In regard to your second question I would say: just give it a try and see. In general, a 1200 times 9000 dataset is not particularly large, but wether or not it works also depends on what regsubsets does under the hood.
In general, the approach here would be to cut up the problem in pieces and run each of the piece on a core, in your case 4 cores. The paralellization works most effective if the processes that we run on a core takes some time (e.g. 10 min). If it takes very little time, the overhead of parallelization will only serve to increase the time the total analysis takes. Creating a cluster on your server is quite easy using e.g. SNOW (available on CRAN). The approach I often use is to create a cluster using the doSNOW package, and then use the functions from the plyr package. A blog post I wrote recently provides some background and example code.

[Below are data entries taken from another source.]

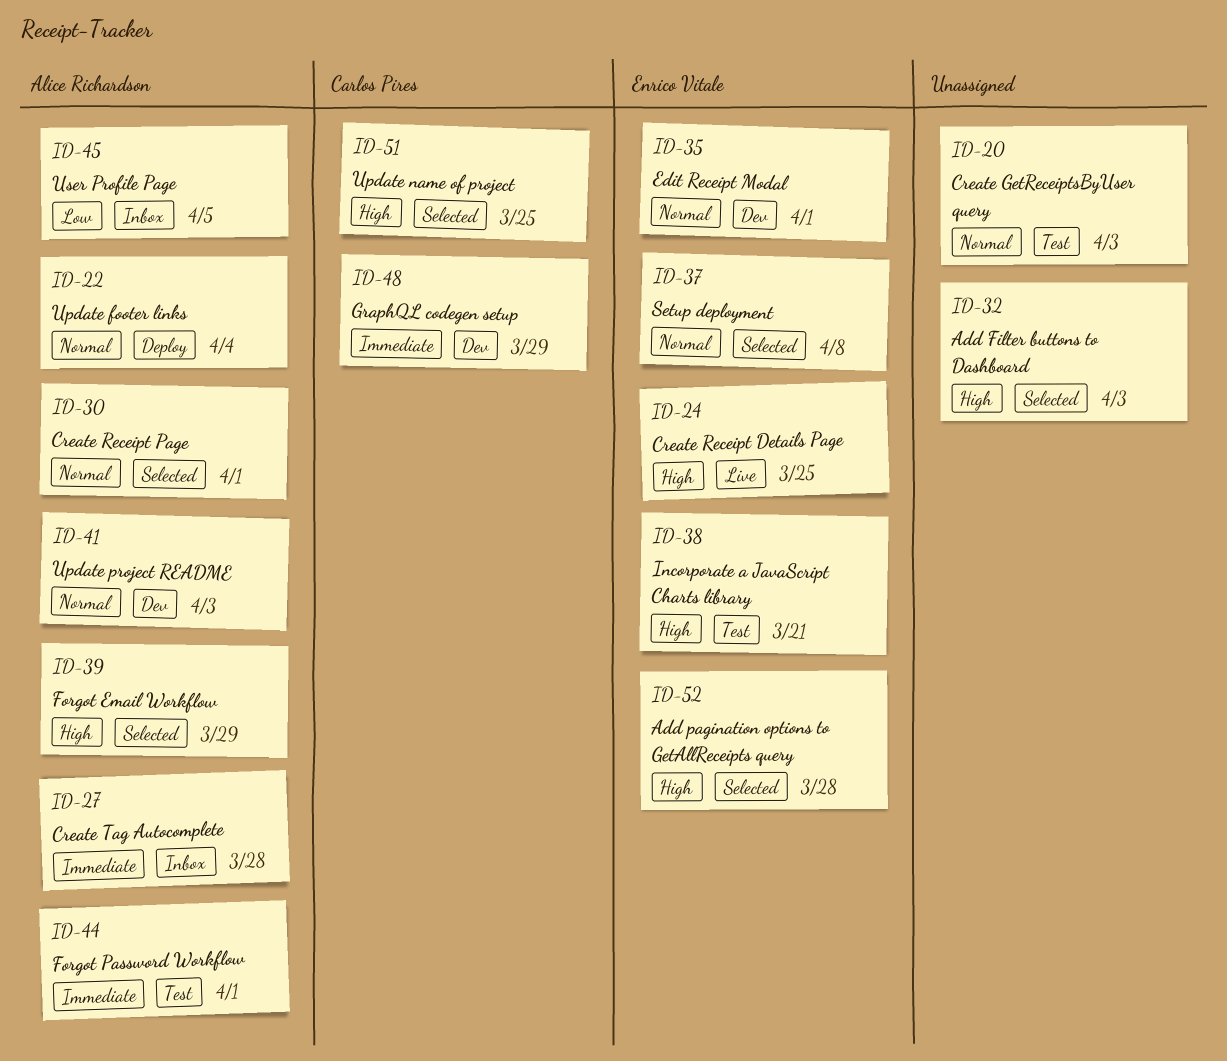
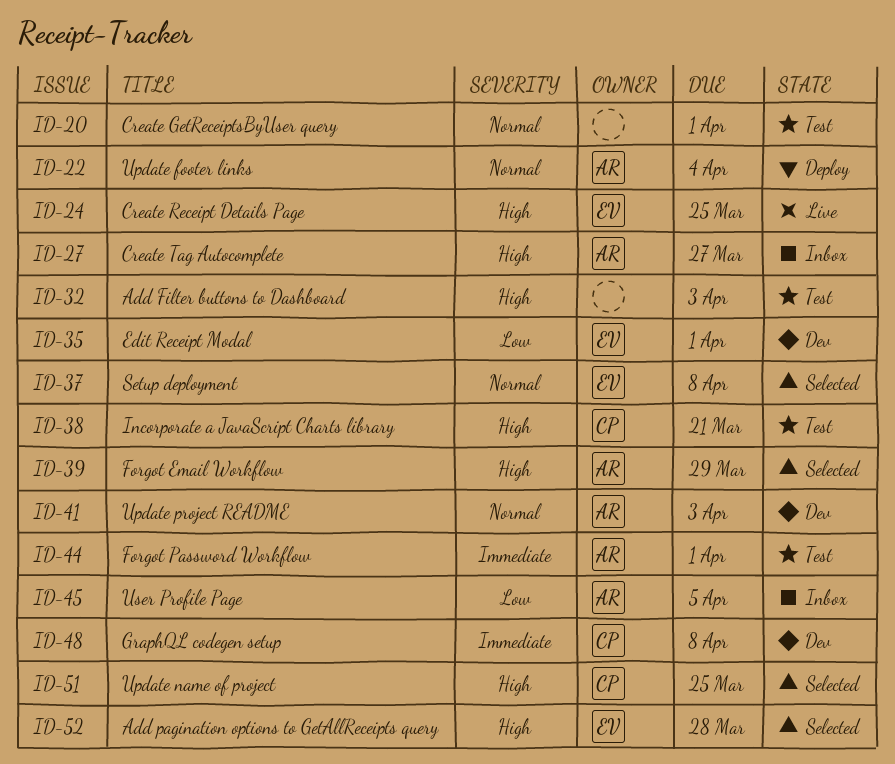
ID-20, due: Apr 3 -> Apr 1
ID-27, priority: Immediate -> High
ID-27, due: Mar 28 -> Mar 27
ID-30: present -> none
ID-32, status: Selected -> Test
ID-35, priority: Normal -> Low
ID-38, owner: Enrico Vitale -> Carlos Pires
ID-48, due: Mar 29 -> Apr 8

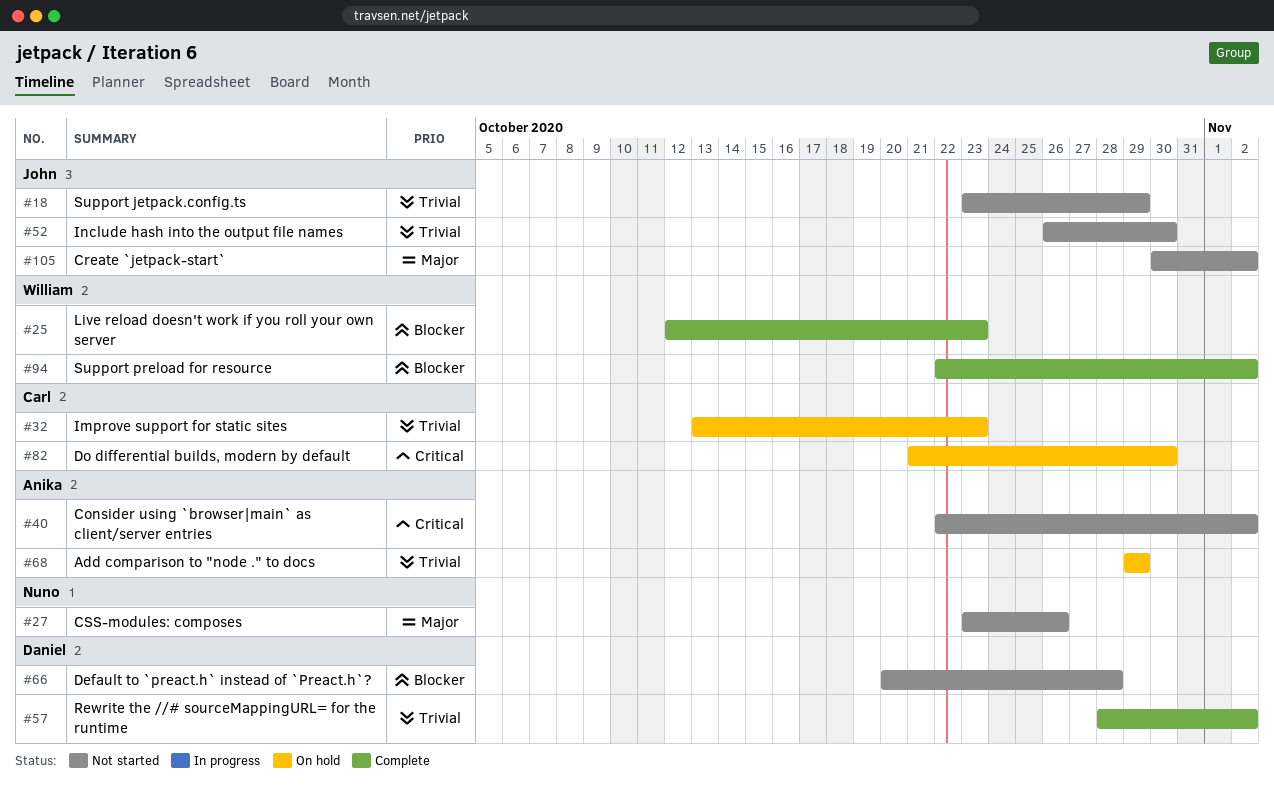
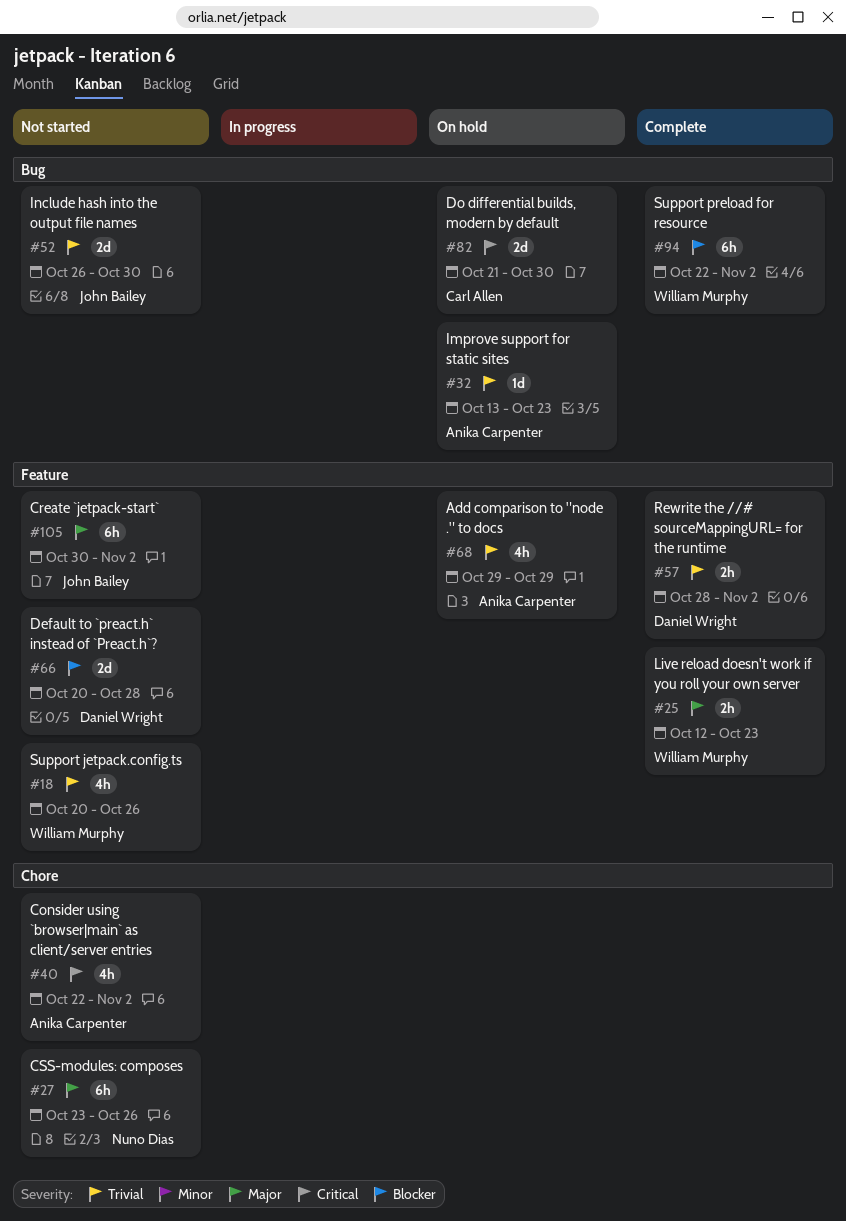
#18, owner: John Bailey -> William Murphy
#18, start: Oct 23 -> Oct 20
#18, due: Oct 29 -> Oct 26
#25, priority: Blocker -> Major
#32, owner: Carl Allen -> Anika Carpenter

In your specific case, if regsubsets does not support parallelization out of the box, you'll have to do some coding yourself. I think a variable selection method such as regsubsets requires the entire dataset to be used, therefore I think solving the parallelization by running several regsubsets in parallel is not feasible. So I think you'll have to adapt the function to include the parallelization. Somewhere inside the function the different variable selections are evaluated, there you could send those evaluations to different cores. Do take care that if such an evaluation takes only little time, the parallelization overhead will only slow your analysis down. In that case you need to send a group of evaluations to each core in order to increase the time spent on each node, decreasing the amount of overhead from parallelization.